Localization Engines#
A localization engine is a stateful translation API you build and configure on Lingo.dev. Instead of sending strings to a generic LLM and hoping the output matches your expectations, you build an API that produces the translations you actually expect — consistently, across every locale, on every request.
What a localization engine does#
Each engine combines five configurable layers. When a translation request arrives, the engine applies all of them automatically — no prompt engineering per request, no manual intervention.
| Layer | What it controls | Docs |
|---|---|---|
| LLM Models | Which model handles each locale pair, with ranked fallback chains | LLM Models → |
| Brand Voice | How your product speaks in each language — tone, formality, style | Brand Voices → |
| Instructions | Discrete linguistic rules for specific locales — testable and debuggable individually | Instructions → |
| Glossary | Exact term mappings per locale, with semantic matching — highest precedence in the engine | Glossaries → |
| AI Reviewers | Automated evaluation using an independent LLM, after each translation | AI Reviewers → |
How the layers interact#
The engine applies layers in a defined order, with a clear precedence hierarchy:
- Glossary — highest precedence. If a glossary rule matches, it overrides model judgment.
- Instructions — medium precedence. Locale-specific linguistic rules guide the model.
- Brand voice — sets overall context. Tone, formality, and style for the locale.

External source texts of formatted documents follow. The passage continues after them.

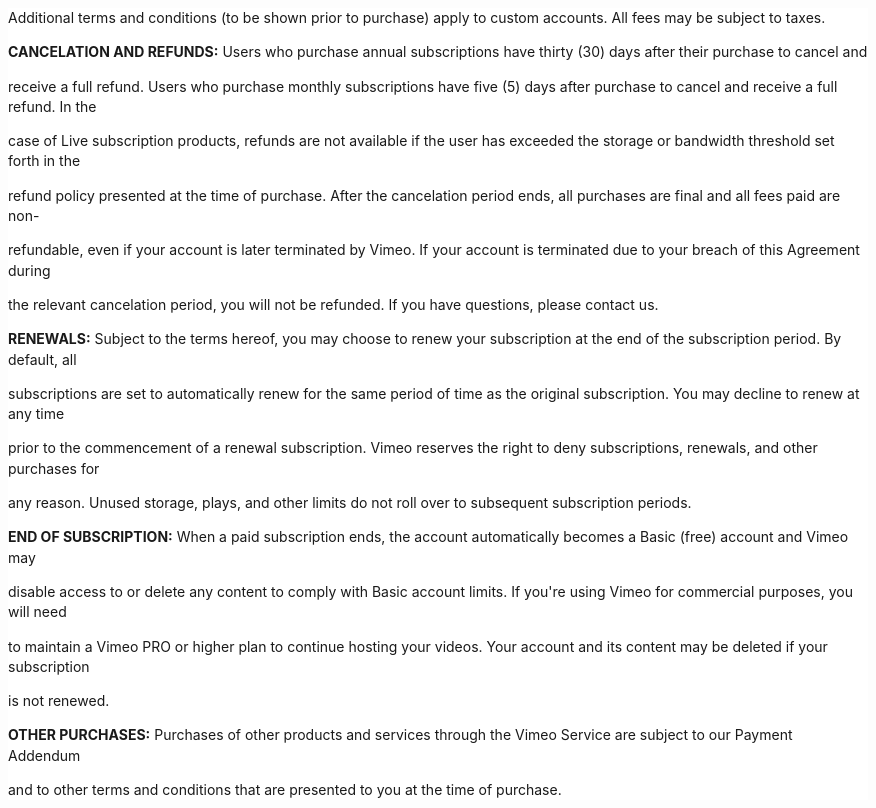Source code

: Additional terms and conditions (to be shown prior to purchase) apply to custom accounts. All fees may be subject to taxes.


**CANCELATION AND REFUNDS:** Users who purchase annual subscriptions have thirty (30) days after their purchase to cancel and


receive a full refund. Users who purchase monthly subscriptions have five (5) days after purchase to cancel and receive a full refund. In the


case of Live subscription products, refunds are not available if the user has exceeded the storage or bandwidth threshold set forth in the


refund policy presented at the time of purchase. After the cancelation period ends, all purchases are final and all fees paid are non-


refundable, even if your account is later terminated by Vimeo. If your account is terminated due to your breach of this Agreement during


the relevant cancelation period, you will not be refunded. If you have questions, please contact us.


**RENEWALS:** Subject to the terms hereof, you may choose to renew your subscription at the end of the subscription period. By default, all


subscriptions are set to automatically renew for the same period of time as the original subscription. You may decline to renew at any time


prior to the commencement of a renewal subscription. Vimeo reserves the right to deny subscriptions, renewals, and other purchases for


any reason. Unused storage, plays, and other limits do not roll over to subsequent subscription periods.


**END OF SUBSCRIPTION:** When a paid subscription ends, the account automatically becomes a Basic (free) account and Vimeo may


disable access to or delete any content to comply with Basic account limits. If you're using Vimeo for commercial purposes, you will need


to maintain a Vimeo PRO or higher plan to continue hosting your videos. Your account and its content may be deleted if your subscription


is not renewed.


**OTHER PURCHASES:** Purchases of other products and services through the Vimeo Service are subject to our Payment Addendum


and to other terms and conditions that are presented to you at the time of purchase.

The model config determines which LLM processes the request, with automatic fallback if the primary model fails. AI reviewers run asynchronously after the translation completes — they never block the response.
Complementary, not competing
Design glossary, instructions, and brand voice to complement each other. Glossary handles exact terms, instructions handle locale-specific rules, and brand voice sets the overall voice. If a glossary item conflicts with an instruction, the glossary wins.
Defaults#
When you create a new engine, it comes pre-configured with model defaults — primary models and fallbacks selected from three years of weekly localization research, optimized for quality across common and low-resource languages alike. Most teams won't need to change them.
These defaults are designed to work well out of the box. You can edit any model config, swap providers, add fallbacks, or override specific locale pairs — but the defaults already reflect what we've found works best across hundreds of language pairs. Brand voice, instructions, and glossary start empty — you add them as you learn what your product needs in each locale.
Using engines#
Engines are accessible through every Lingo.dev integration:
| Integration | How it connects |
|---|---|
| CLI | Set engineId in i18n.json — every lingo.dev run routes through your engine |
| API | Call the localize endpoint with your API key — the engine applies all layers automatically |
| CI/CD | Same CLI config — translations run through your engine on every pull request |
| MCP | AI coding assistants can configure and use engines directly from the conversation |
If you omit engineId, the default engine in your organization is used.
Observability#
Every translation request is logged: model used, tokens consumed, whether a fallback handled it, which glossary items and instructions were applied. Monitor engine performance in Reports and translation quality in AI Reviewers.
Test engine configurations before they go live in the Playground — compare your engine against a raw model, or compare two engines side by side.